To complement the evidence reviews on different thematic areas of interest to the Productivity Insights Network, we have conducted a review of policy changes in relation to productivity. The review focused on policies and the policy narrative over the period from 1997 to present, and as well as looking at specific policy areas relating to business support, innovation, skills and regional/local economic development.
The review found that the policy focus on productivity has waxed and waned, with three periods identified:
• The policy narrative was explicit in the 2000s with the five drivers framework (investment, innovation, skills, enterprise and competition) used as a device for policy formulation and review, both nationally and regionally.
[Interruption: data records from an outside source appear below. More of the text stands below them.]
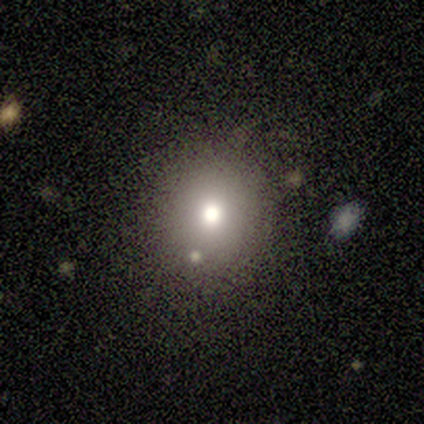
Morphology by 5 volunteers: Smooth or featured: smooth — 100%
How rounded: round — 80% (in between — 20%)
Merging: none — 100%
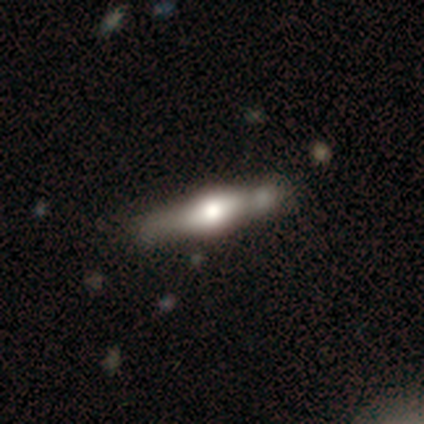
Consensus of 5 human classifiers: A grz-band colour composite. It shows a featured or disk galaxy (100%) viewed edge-on (80%) with a rounded central bulge (100%). Merging: none (100%).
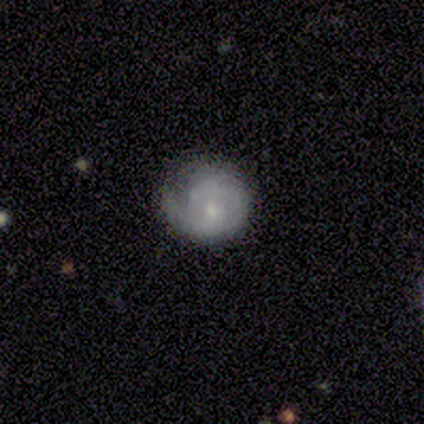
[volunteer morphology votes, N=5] smooth-or-featured: featured or disk: 60% | smooth: 20% | star or artifact: 20%
  disk-edge-on: no: 100% | yes: 0%
    bar: weak: 100% | strong: 0% | no: 0%
    has-spiral-arms: yes: 67% | no: 33%
      spiral-winding: tight: 100% | medium: 0% | loose: 0%
      spiral-arm-count: 1: 50% (tied) | 2: 50% (tied) | 3: 0% | 4: 0% | more than 4: 0% | can't tell: 0%
    bulge-size: small: 100% | dominant: 0% | large: 0% | moderate: 0% | none: 0%
  merging: minor disturbance: 50% | none: 25% | major disturbance: 25% | merger: 0%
• There was a hiatus in productivity as an overarching policy objective from around 2010 until 2015. This reflected the focus on other issues, notably dealing with public finances.
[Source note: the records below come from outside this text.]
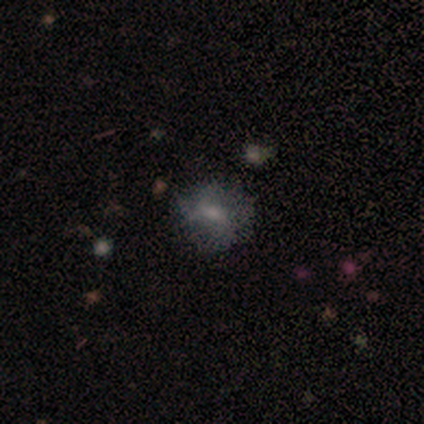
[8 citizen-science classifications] smooth_or_featured: smooth (p=0.62) [alt: featured or disk p=0.25]
how_rounded: in between (p=0.60) [alt: round p=0.20]
merging: none (p=0.43) [alt: minor disturbance p=0.29]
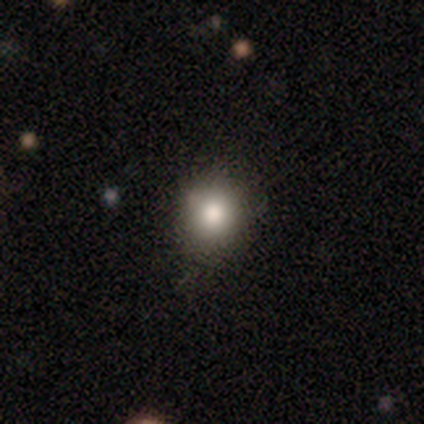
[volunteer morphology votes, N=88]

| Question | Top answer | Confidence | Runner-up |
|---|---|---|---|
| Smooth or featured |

• An explicit productivity framework re-emerged from 2015 culminating in the recent Industrial Strategy, which established the five foundations framework (ideas, people, infrastructure, business environment and places). This has strong alignment to the aforementioned five drivers.
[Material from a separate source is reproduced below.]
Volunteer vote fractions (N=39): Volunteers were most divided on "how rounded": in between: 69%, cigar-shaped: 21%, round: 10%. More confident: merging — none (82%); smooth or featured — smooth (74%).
These periods align with significant changes in the political and economic landscape, notably changes in government and the immediate aftermath of the financial crisis of 2008-09. The review also found that there has been constant churn in the policy and institutional landscape, both between different administrations and throughout successive governments’ times in office. In many cases it was the nomenclature that changed with rebranding or repackaging of existing programmes or policies. Other changes marked a shift in targeting or focus to reflect the issue of the day. There were three aspects where policy developments have been longstanding and have crossed government administrations:
• The gradual shift towards a new form of industrial policy-making and ultimately Industrial Strategy, which began in 2009 and has continued to the present.
• The increased emphasis on a demand-led skills agenda, highlighted initially in the Leitch Review of 2006.
• The changing nature of innovation policy, with more consideration of societal challenges and the use of demand-pull, as well as supply-push, policies, identified in the TSB’s (now Innovate UK) first strategy in 2008.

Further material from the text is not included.